The story of the village of Bil’in is not just another ordinary story about the injustices of the occupation, but the essence instead of the depravity of the occupation policy. The bulldozers in Bil’in are pressing ahead at full steam. They are uprooting olive trees and destroying agricultural land, and all for the sake of laying the ground for the construction of hundreds of housing units for the ultra-Orthodox on land appropriated from its Palestinian owners with the use of shady powers of attorney. At the same time, the state is putting on a false front of building a security fence on Bil’in land, and the public sees the bulldozers as the Israeli citizens’ protectors against terror.

Overseeing it all is the man who earned the nickname "Bulldozer;" and he is riding the wave of this lively illicit activity all the way to the Prime Minister’s Office, at the head of the Kadima party, which is speaking about a determined war against crime. In Ariel Sharon’s jargon, dating back to the periods in which he was building settlements on every hilltop, this action is known as "establishing facts on the ground." Israel’s border is not being determined through negotiations with the Palestinians, nor via a transparent and democratic debate.

Instead, it is being determined by means of bulldozers, and the interests of politicians and behind-the-scenes contractors who are covering the area of the fence’s construction with a network of low-cost housing units, some of which are illegal.

In the wake of the international attention that the village of Bil’in has attracted, and against the backdrop of the petition to the High Court of Justice filed by residents of the village against the appropriation of their land, documents attesting to the veracity of these claims have started to surface. The Civil Administration confirms that illegal construction was approved, and the entrepreneurs are claiming that the situation is irreversible after some 520 housing units have already been sold.

Private Palestinian land was turned into state land in dubious ways, and it all took place, according to the documents, with the knowledge of the head of the Modi’in Ilit Council, Yaakov Gutterman. It turns out that even after the local planning and building committee issued an order to suspend the construction work, the bulldozers are pressing on regardless. It turns out, too, that the construction is taking place, in actual fact, outside Modi’in Ilit’s jurisdiction. But in a government in which Sharon and Shaul Mofaz view things in the same vein- and, for the most part, turn a joint blind eye toward the illegal outposts, the uprooting of olive trees and other illegal construction- there is no chance for a change.

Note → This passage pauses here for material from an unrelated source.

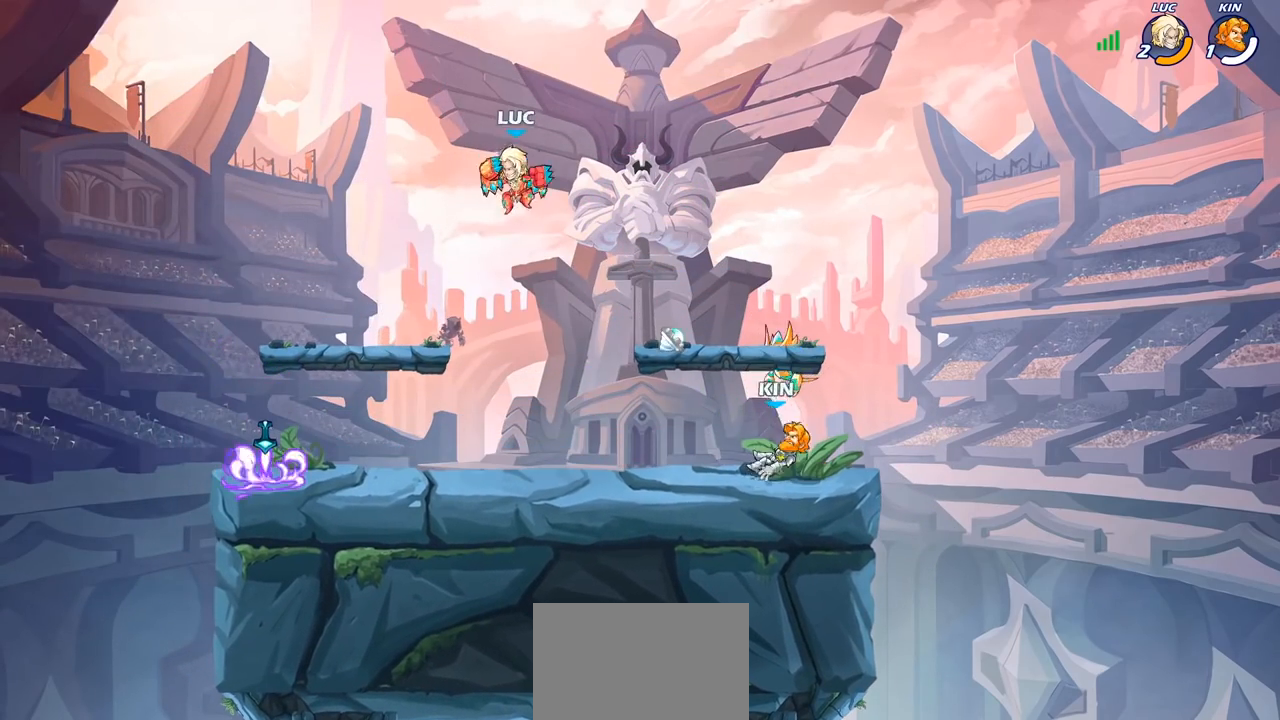
{"buttons": [], "left_stick": "left", "right_stick": "center", "events": [[17, "left_stick", "right"], [150, "left_stick", "down"], [233, "left_stick", "left"]]}
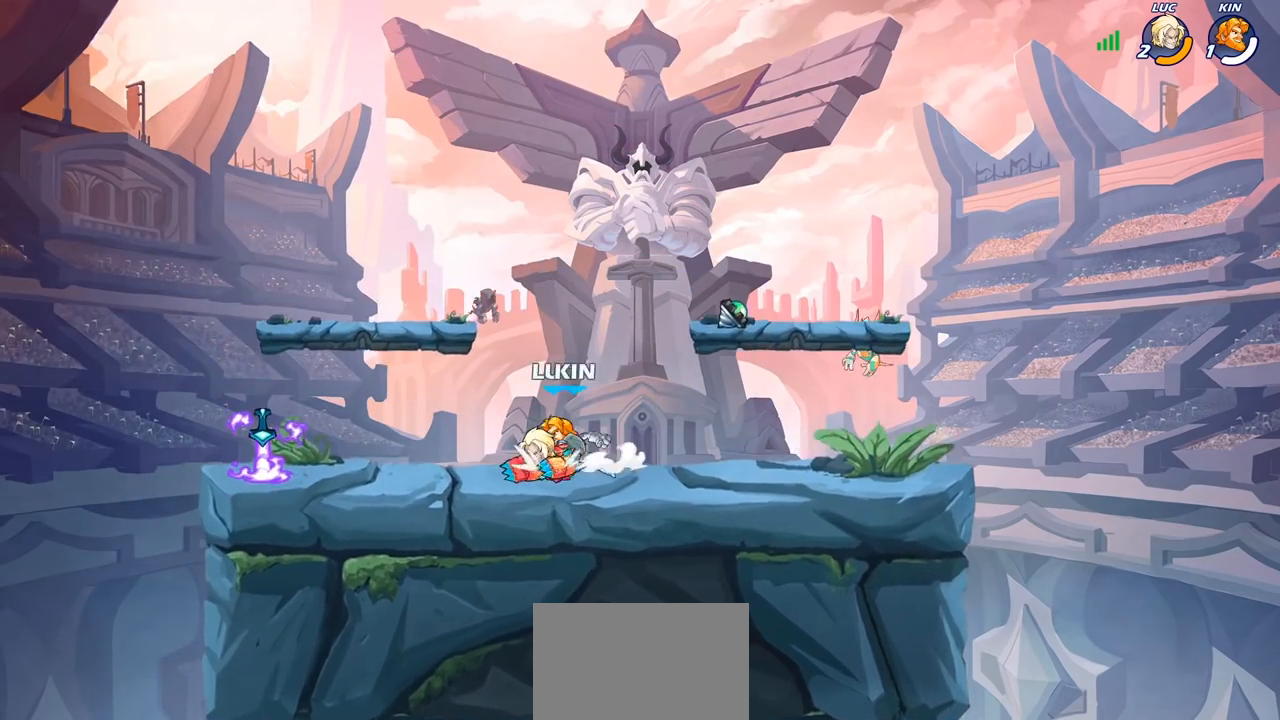
{"buttons": [], "left_stick": "left", "right_stick": "center", "events": [[83, "left_stick", "right"], [100, "R1", "down"], [100, "R2", "down"], [217, "R1", "up"], [217, "R2", "up"], [283, "R1", "down"], [283, "R2", "down"], [333, "left_stick", "left"], [417, "R1", "up"], [417, "R2", "up"]]}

If the attorney general was to demonstrate some bravado and not send representatives of the State Prosecutor’s Office to the High Court to defend every one of the government’s whims with security arguments; and if Justice Minister Tzipi Livni was to request explanations from Sharon and Mofaz and thereby justify the positive public image she has acquired; and if the media was to refrain from leaving the struggle in Bil’in in the hands of groups of demonstrators from the left and see it instead as another aspect of preserving the rule of law - the process of determining the borderline by means of dispossessing the legal owners of the land could perhaps be stopped.

At this point in time, it appears that the High Court will again be called upon to save the country from itself and from the intentional and despicable policies of its leaders.